[Tutor] OT: need computer advice from wise Tutors

Walter Prins wprins at gmail.com
Tue Jun 29 11:16:01 CEST 2010


At the risk of adding more fuel to the fire, I'll simply note that

a) I sometimes use Gmail while we visit folks in South Africa who are still
on 56k dial-up.  Initial log-in can be a bit slow, but generally you'd be
surprised at how efficient/quick it is w.r.t bandwidth. (As an aside, with
the amount of mail I receive on a daily basis, using a conventional
"download then read" client on a 56k dial up link would be totally
impractical for me, while by contrast the web-interface allows me to
actually keep on top of my mailbox in a reasonable manner.)
b) Gmail does a lot of in-browser caching, so re-opening a mail you already
opened recently does not instigate another network round trip.  You can test
this by viewing a bunch of emails, then setting your browser into "Work
offline" mode.  You'll see that Gmail will happily re-open emails you've
already opened without requiring a re-fetch.
c) As the web matures the trend towards web-applications being able to store
data locally and run off-line should increase, further improving bandwidth
efficiency on the one hand and end-user experience on the other.  (See fore
example this presentation on HTML 5: http://slides.html5rocks.com/#slide1  )
c) Stating the obvious but you can turn downloading of images off by default
in your browser, which will of course further reduce the actual bandwidth
usage by essentially reducing your web browsing to a text-only stream (which
of course to boot will be compressed between web server and web browser.)
d) Using Gmail means you don't waste bandwidth unneccesarily downloading
mails with big attachments (PDF files, Word files) unless you actually want
to, and also prevents you from having to download hundreds of spam messages
and/or your entire inbox before viewing specific emails, which can eat large
amounts of bandwidth.  (There is of course IMAP as well...)
e) Actually having access to your email from places you wouldn't normally
have access to it (on holiday, at conference) is a benefit you don't
neccesarily have with a conventional client.  (You'll only have it if the
client is on your laptop and you have your laptop with you and you can
connect it to a network allowing internet access. )

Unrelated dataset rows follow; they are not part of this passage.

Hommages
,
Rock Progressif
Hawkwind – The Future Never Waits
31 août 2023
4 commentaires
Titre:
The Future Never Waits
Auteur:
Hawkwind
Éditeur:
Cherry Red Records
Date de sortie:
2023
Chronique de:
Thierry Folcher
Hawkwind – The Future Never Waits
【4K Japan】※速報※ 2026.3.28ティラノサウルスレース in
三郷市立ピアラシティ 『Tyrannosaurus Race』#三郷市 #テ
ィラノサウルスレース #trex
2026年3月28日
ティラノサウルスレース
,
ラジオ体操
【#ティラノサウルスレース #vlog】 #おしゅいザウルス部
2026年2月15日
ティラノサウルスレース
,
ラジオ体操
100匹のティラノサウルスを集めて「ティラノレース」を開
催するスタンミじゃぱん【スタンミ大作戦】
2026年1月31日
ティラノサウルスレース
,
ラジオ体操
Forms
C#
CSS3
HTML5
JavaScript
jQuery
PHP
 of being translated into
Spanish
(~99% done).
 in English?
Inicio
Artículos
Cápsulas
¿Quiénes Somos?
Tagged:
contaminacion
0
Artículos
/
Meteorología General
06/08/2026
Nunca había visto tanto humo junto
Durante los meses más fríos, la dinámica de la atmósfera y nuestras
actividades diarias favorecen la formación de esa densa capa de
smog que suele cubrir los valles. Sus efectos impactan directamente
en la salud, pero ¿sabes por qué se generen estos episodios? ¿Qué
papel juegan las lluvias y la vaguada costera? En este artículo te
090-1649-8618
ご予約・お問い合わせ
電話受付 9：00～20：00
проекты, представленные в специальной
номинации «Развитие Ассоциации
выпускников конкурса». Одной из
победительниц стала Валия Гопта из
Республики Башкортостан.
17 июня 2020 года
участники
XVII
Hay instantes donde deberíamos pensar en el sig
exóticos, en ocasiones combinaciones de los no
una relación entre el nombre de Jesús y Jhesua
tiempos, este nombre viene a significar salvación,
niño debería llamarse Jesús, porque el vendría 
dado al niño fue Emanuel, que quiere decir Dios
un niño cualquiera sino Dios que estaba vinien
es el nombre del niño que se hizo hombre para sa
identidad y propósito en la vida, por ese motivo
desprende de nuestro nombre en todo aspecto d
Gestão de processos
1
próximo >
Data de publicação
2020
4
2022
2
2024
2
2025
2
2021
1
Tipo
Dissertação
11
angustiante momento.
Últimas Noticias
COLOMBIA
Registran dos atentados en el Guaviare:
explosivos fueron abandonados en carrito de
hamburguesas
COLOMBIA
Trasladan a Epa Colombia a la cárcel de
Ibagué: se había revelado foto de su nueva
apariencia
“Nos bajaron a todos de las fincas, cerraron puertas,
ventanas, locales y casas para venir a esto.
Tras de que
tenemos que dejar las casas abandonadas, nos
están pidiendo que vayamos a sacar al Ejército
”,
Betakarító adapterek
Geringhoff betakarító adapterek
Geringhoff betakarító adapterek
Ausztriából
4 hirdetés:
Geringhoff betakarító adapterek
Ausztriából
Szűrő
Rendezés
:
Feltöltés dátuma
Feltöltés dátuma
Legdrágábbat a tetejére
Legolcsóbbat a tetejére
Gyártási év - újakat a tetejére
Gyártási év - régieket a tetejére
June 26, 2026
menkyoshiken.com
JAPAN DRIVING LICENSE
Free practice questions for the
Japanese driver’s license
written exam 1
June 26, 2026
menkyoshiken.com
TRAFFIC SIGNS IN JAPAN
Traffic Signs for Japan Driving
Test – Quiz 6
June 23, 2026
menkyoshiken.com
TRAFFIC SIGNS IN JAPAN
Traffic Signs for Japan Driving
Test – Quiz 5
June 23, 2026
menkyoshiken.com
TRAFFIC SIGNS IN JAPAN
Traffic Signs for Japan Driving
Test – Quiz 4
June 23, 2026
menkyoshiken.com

As for me, I use gmail but with Thunderbird as mail client on my desktop.
In this way I have the best of both worlds.  When at home I'll download my
mail as normal, when abroad I have an interface accessible from anywhere
with internet access.

I absolutely agree about programmers having to be aware of the bandwidth
costs involved with every operation they do, as bandwidth isn't free.
However, the internet is after all, a network, and the argumentation
ostensibly against web based services (especially potentially relatively low
bandwidth ones like gmail) on the basis that they consume network bandwidth
per-se, seemed a little OTT to me.  YMMV.